Highlights –

  • Its platform sheds light on prevalent problems like bias, data integrity, and data drift, all of which have the potential to produce inaccurate predictions.
  • Arize offers a higher and more detailed level of observability into how a workload is performing than what a user might obtain by running Vertex AI or GKE independently.

One of the most critical factors to guarantee the effectiveness and success of Artificial Intelligence (AI) activities within any organization is to gain visibility into how a Machine Learning (ML) model performs.

Arize AI, founded in 2020, aims to offer ML observability. Its platform sheds light on prevalent problems like bias, data integrity, and data drift, all of which have the potential to produce inaccurate predictions. Especially data drift is a major problem and may have been the cause behind many high-profile ML failures in recent years, including one at Equifax.

The demand for Arize AI’s technology has also increased because of the need for ML observability. Earlier this month, the business raised USD 38 million in a series B round of funding. Arize hopes to expand its reach and business further by making its platform accessible in the Google Cloud Marketplace.

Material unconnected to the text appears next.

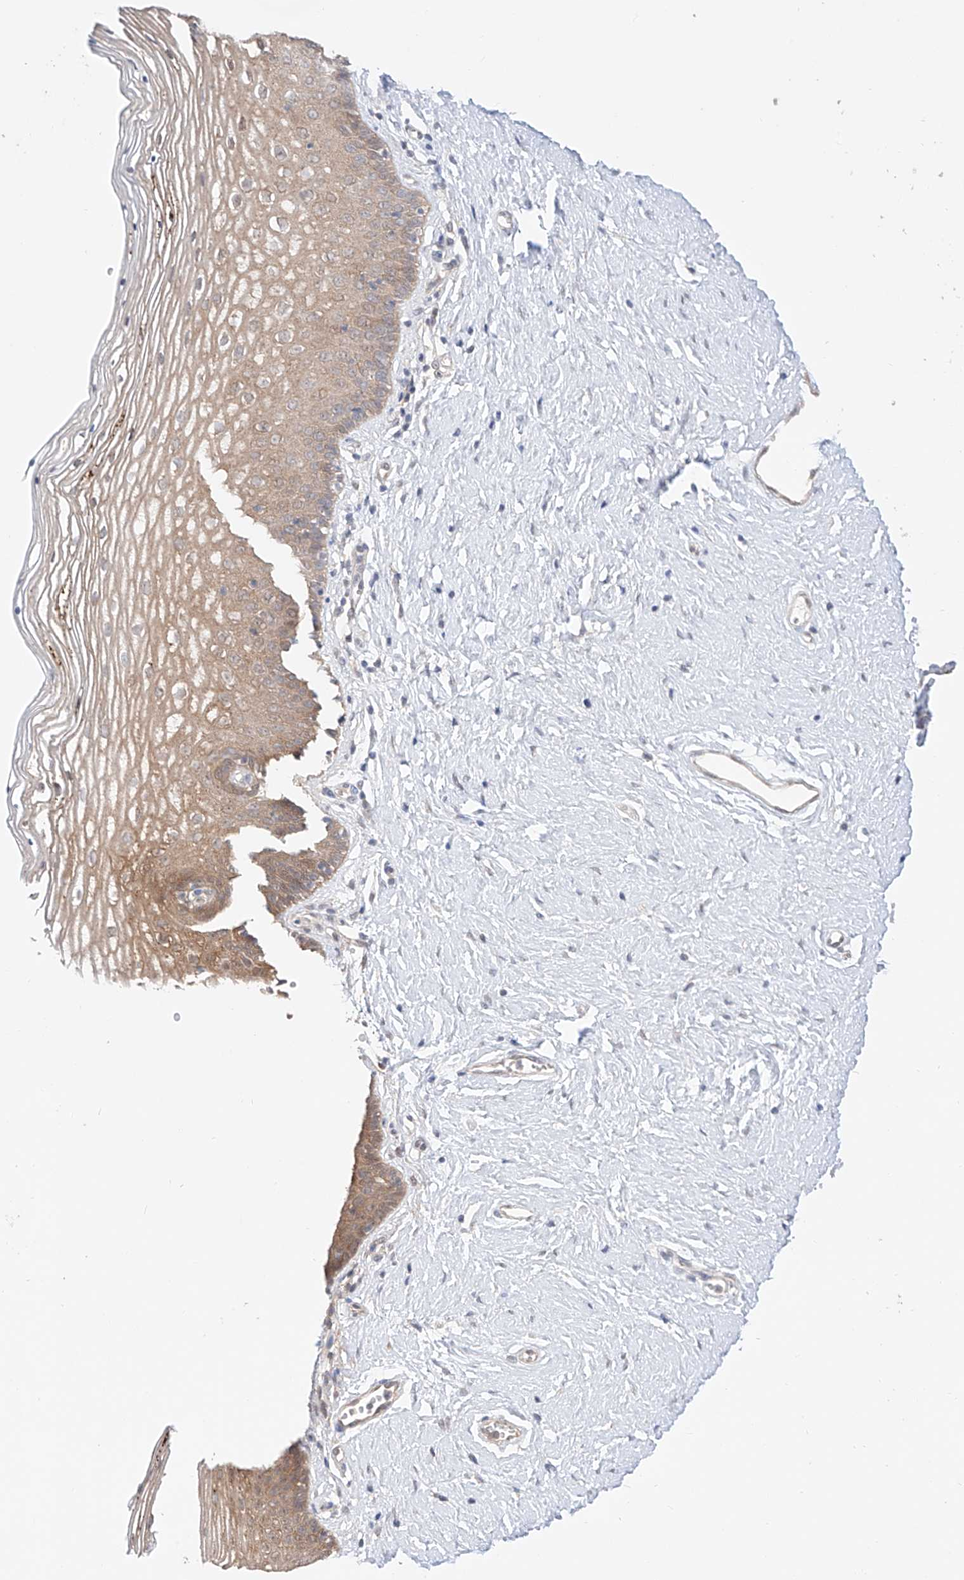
{"staining": {"intensity": "weak", "quantity": "25%-75%", "location": "cytoplasmic/membranous"}, "tissue": "vagina", "cell_type": "Squamous epithelial cells", "image_type": "normal", "snomed": [{"axis": "morphology", "description": "Normal tissue, NOS"}, {"axis": "topography", "description": "Vagina"}], "caption": "Protein staining of unremarkable vagina reveals weak cytoplasmic/membranous staining in approximately 25%-75% of squamous epithelial cells. (DAB (3,3'-diaminobenzidine) IHC, brown staining for protein, blue staining for nuclei).", "gene": "TSR2", "patient": {"sex": "female", "age": 32}}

Aparna Dhinakaran, cofounder and CPO of Arize, “Every single company is investing in AI, and they need tools and infrastructure to put models into the real world. Google has an amazing platform with Vertex AI, and we are a complementary solution as Arize AI focuses on observability.”

Not strangers: Google and Arize

As Arize currently uses the Google Kubernetes Engine (GKE) platform to run its technology, the availability on Google is not a significant step for it. The Google-managed service GKE is used to run Kubernetes, a widely used container-orchestration system.

Michael Schiff, founding engineer and chief architect at Arize, “I knew early on that we were going to be all-in on Kubernetes for a variety of reasons, and I knew that I didn’t want to be in the business of operating a Kubernetes cluster. I would say that GKE has been one of the main things that have allowed us to go from day zero to a series B without what you would call a traditional operations or infrastructure team.”

According to Dhinakaran, with GKE at its core, Arize has been able to support its expanding customer base, streaming billions of AI inference data points into the observability system. She mentioned that Arize has been able to service its huge customers, like Instacart and Etsy, who require large sizes, partly because of the infrastructure that GKE offers.

Arize is now joining just the Google Marketplace due to demand and timing, especially given the business already uses Google infrastructure. Arize introduced the self-serve offering in March 2022. According to Dhinakaran, consumers have until now mostly visited the Arize website to sign up for the company’s Software-as-a-Service (SaaS) product, signing up directly via Arize.

Dhinakaran pointed out that more users have been requesting integrations and utilizing Google’s Vertex AI MLOps platform in recent months. Vertex AI functions on GKE as well. Users can now get started with Google more efficiently with tighter integration into Vertex AI and other Google Cloud services, thanks to Arize’s availability in the Google Marketplace.

Combining Infrastructure observability, Vertex AI, ML

Drew Bradstock, director of Google Kubernetes Engine product management, believes Arize’s inclusion in the Google Marketplace is advantageous.

Bradstock said. “Vertex actually runs on GKE, and so does Arize for the exact same reason, which is the ability to run large-scale workloads with a very small IT staff.”

Arize offers a deeper and different level of observability into how a workload is performing than what a user might obtain by running Vertex AI or GKE independently. According to Dhinakaran, there are distinctions between being able to monitor and inspect the infrastructure that supports ML and being able to see how ML models are actually operating.

ML observability differs from the Application Performance Management (APM) space.

Dhinakaran explained that when troubleshooting an ML model, it’s not just about how fast or slow the model is due to infrastructure. She claimed that what’s important is the construction of a model, the data it was trained on, the way its parameters are set up, and several other ML-specific concerns.

“We want to make it easy for ML engineers to be able to solve model problems when AI isn’t working in the real world,” she added.